Task input:
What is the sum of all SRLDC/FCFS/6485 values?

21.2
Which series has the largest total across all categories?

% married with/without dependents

--

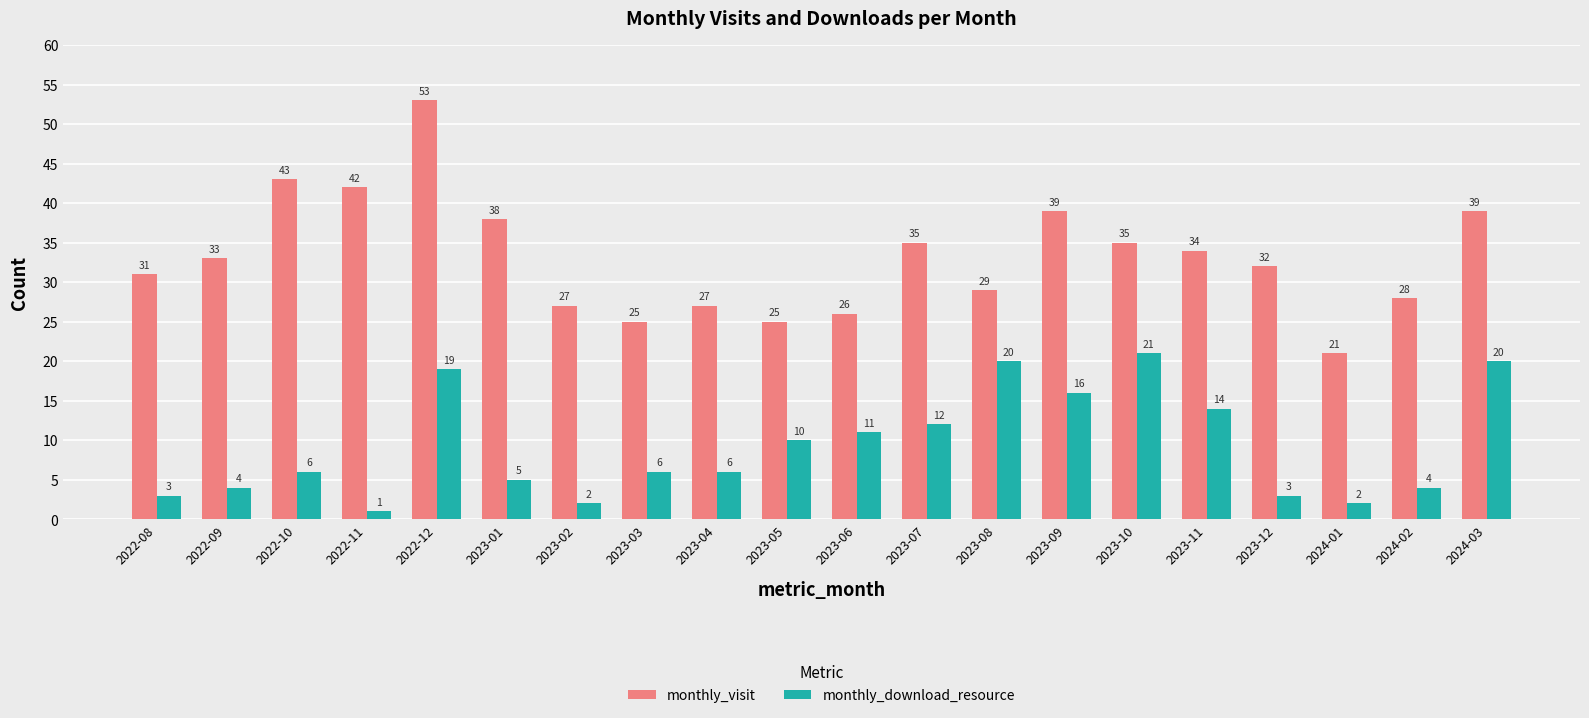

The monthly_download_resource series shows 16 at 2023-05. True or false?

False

What you have to do:
Copy the stretch of the listing from the line containing "What is the" through the line containing "Which series has", keeping every line as it stands.

Exercise response:
What is the sum of all SRLDC/FCFS/6485 values?

21.2
Which series has the largest total across all categories?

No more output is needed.